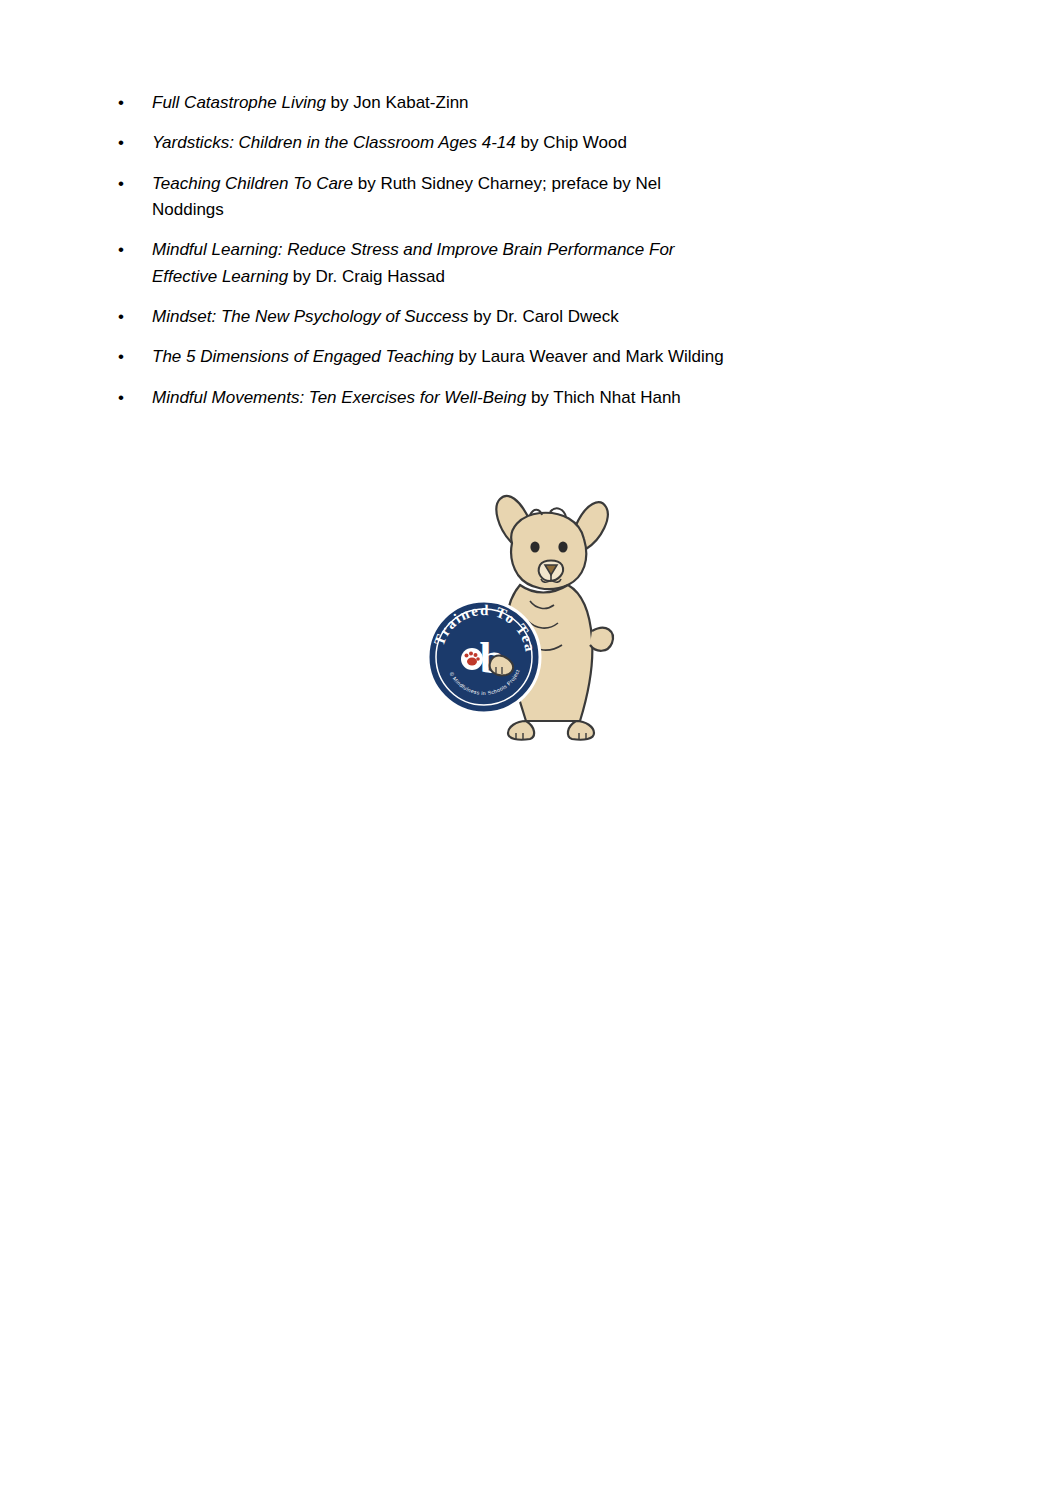Full Catastrophe Living by Jon Kabat-Zinn
Yardsticks: Children in the Classroom Ages 4-14 by Chip Wood
Teaching Children To Care by Ruth Sidney Charney; preface by Nel
Noddings
Mindful Learning: Reduce Stress and Improve Brain Performance For
Effective Learning by Dr. Craig Hassad
Mindset: The New Psychology of Success by Dr. Carol Dweck
The 5 Dimensions of Engaged Teaching by Laura Weaver and Mark Wilding
Mindful Movements: Ten Exercises for Well-Being by Thich Nhat Hanh
Trained To Teach b © Mindfulness in Schools Project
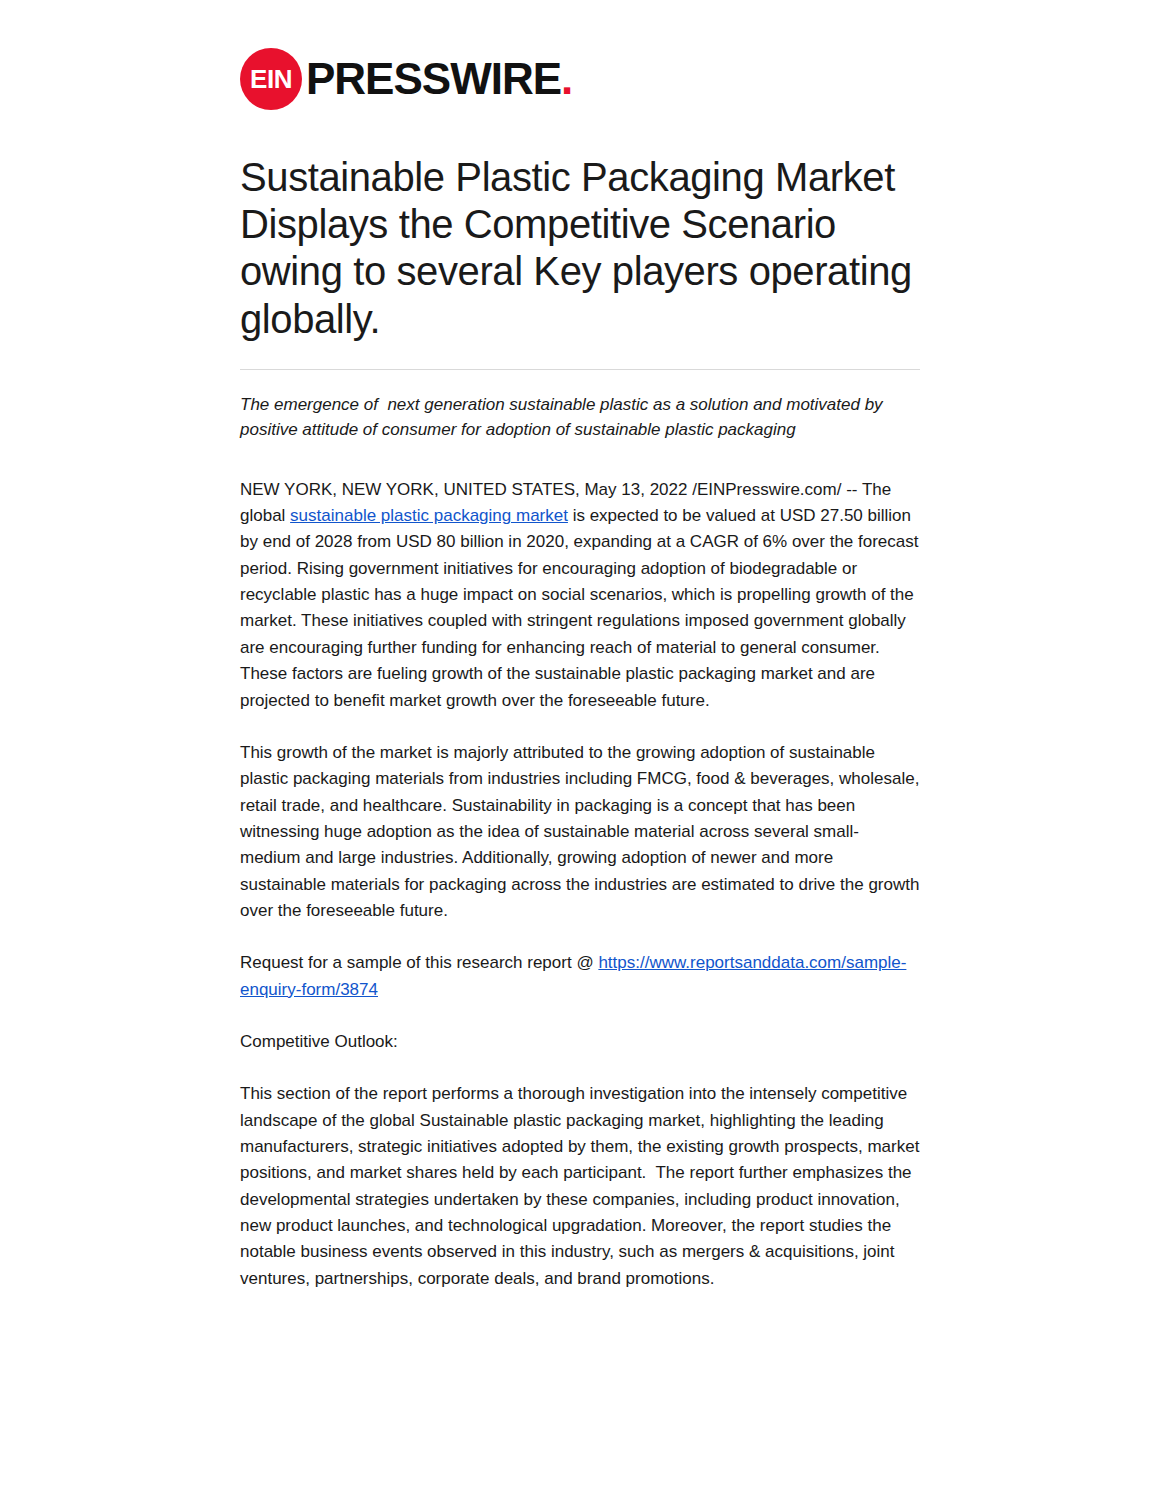EIN PRESSWIRE.
Sustainable Plastic Packaging Market Displays the Competitive Scenario owing to several Key players operating globally.
The emergence of next generation sustainable plastic as a solution and motivated by positive attitude of consumer for adoption of sustainable plastic packaging
NEW YORK, NEW YORK, UNITED STATES, May 13, 2022 /EINPresswire.com/ -- The global sustainable plastic packaging market is expected to be valued at USD 27.50 billion by end of 2028 from USD 80 billion in 2020, expanding at a CAGR of 6% over the forecast period. Rising government initiatives for encouraging adoption of biodegradable or recyclable plastic has a huge impact on social scenarios, which is propelling growth of the market. These initiatives coupled with stringent regulations imposed government globally are encouraging further funding for enhancing reach of material to general consumer. These factors are fueling growth of the sustainable plastic packaging market and are projected to benefit market growth over the foreseeable future.
This growth of the market is majorly attributed to the growing adoption of sustainable plastic packaging materials from industries including FMCG, food & beverages, wholesale, retail trade, and healthcare. Sustainability in packaging is a concept that has been witnessing huge adoption as the idea of sustainable material across several small- medium and large industries. Additionally, growing adoption of newer and more sustainable materials for packaging across the industries are estimated to drive the growth over the foreseeable future.
Request for a sample of this research report @ https://www.reportsanddata.com/sample-enquiry-form/3874
Competitive Outlook:
This section of the report performs a thorough investigation into the intensely competitive landscape of the global Sustainable plastic packaging market, highlighting the leading manufacturers, strategic initiatives adopted by them, the existing growth prospects, market positions, and market shares held by each participant. The report further emphasizes the developmental strategies undertaken by these companies, including product innovation, new product launches, and technological upgradation. Moreover, the report studies the notable business events observed in this industry, such as mergers & acquisitions, joint ventures, partnerships, corporate deals, and brand promotions.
========================
### Directions for this task
Would you copy out each line of the records above where the word "huge" occurs?

### Result of the exercise
NEW YORK, NEW YORK, UNITED STATES, May 13, 2022 /EINPresswire.com/ -- The global sustainable plastic packaging market is expected to be valued at USD 27.50 billion by end of 2028 from USD 80 billion in 2020, expanding at a CAGR of 6% over the forecast period. Rising government initiatives for encouraging adoption of biodegradable or recyclable plastic has a huge impact on social scenarios, which is propelling growth of the market. These initiatives coupled with stringent regulations imposed government globally are encouraging further funding for enhancing reach of material to general consumer. These factors are fueling growth of the sustainable plastic packaging market and are projected to benefit market growth over the foreseeable future.
This growth of the market is majorly attributed to the growing adoption of sustainable plastic packaging materials from industries including FMCG, food & beverages, wholesale, retail trade, and healthcare. Sustainability in packaging is a concept that has been witnessing huge adoption as the idea of sustainable material across several small- medium and large industries. Additionally, growing adoption of newer and more sustainable materials for packaging across the industries are estimated to drive the growth over the foreseeable future.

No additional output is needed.